The equity option is structured so that it applies to all 20 First Nations who have existing benefits agreements with Coastal GasLink — each one can purchase 1/20 of that 10 per cent ownership offer.
It’s important to realize that the buy-in option is a strict commercial proposition, no different than any company or individual investing in a company.
And they are also different than those existing CGL benefits agreements with First Nations.
“Those were based on strength of [land] claim,” said Harris of the CGL agreements.
How much the 10 per cent will be worth which then determines how much each First Nation needs to raise to buy in won’t be known until the complete cost of the pipeline is known and gas starts to flow to LNG Canada.

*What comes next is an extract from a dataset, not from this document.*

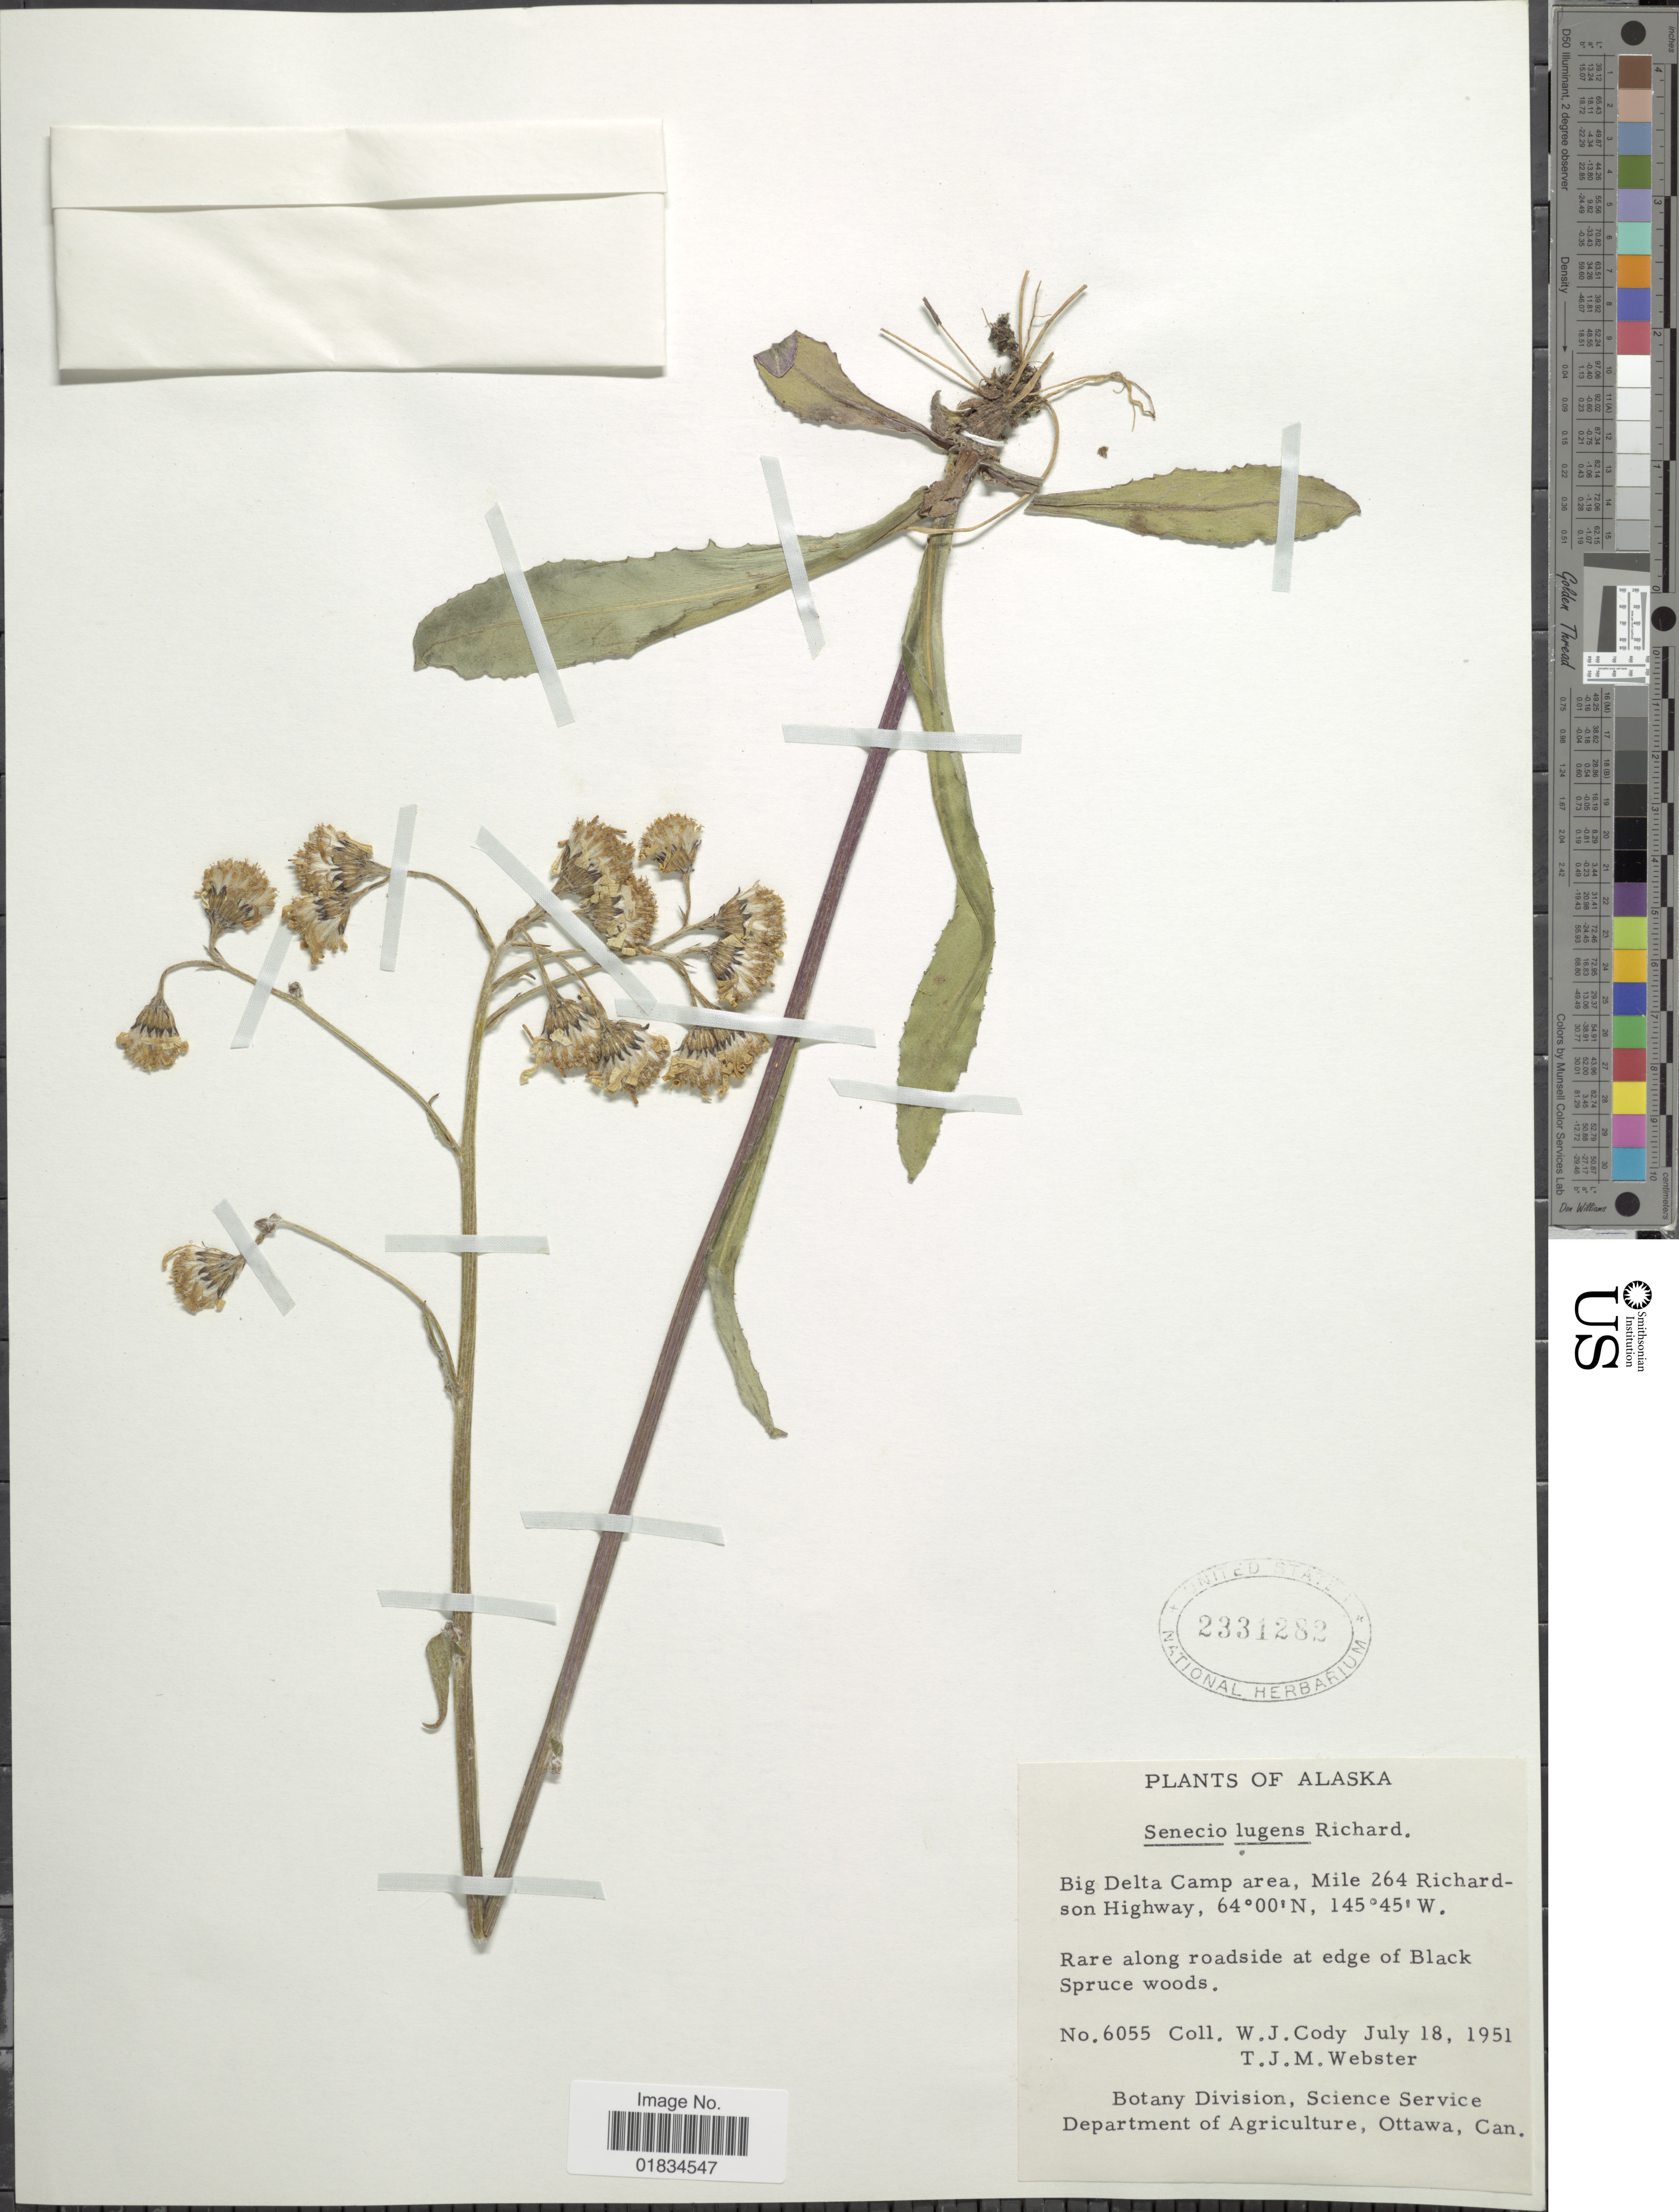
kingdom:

That’s an advantage to the First Nations because it will be cheaper to borrow money once the pipeline is in operation compared to borrowing money during construction.
“Once in operation, there is less risk,” said Harris of how financial institutions determine what interest rate to charge.
Should a First Nation not decide to take up its buy-in option, it will be divided equally between the participating First Nations.
And the 10 per cent ownership option comes from TC Energy’s own 35 per cent ownership stake in the pipeline. It sold the other 65 per cent of the project to a company that manages the majority of Alberta’s public sector pension plans and to KKR, an Amercian multi-national investment company in 2020.
The buy-in options, should all or some come to the point of occurring, do need the consent of natural gas end user LNG Canada.
LNG Canada corporate relations vice-president Denita McKnight called the deal an important part of economic reconciliation.
“We applaud all those involved in this effort,” she said.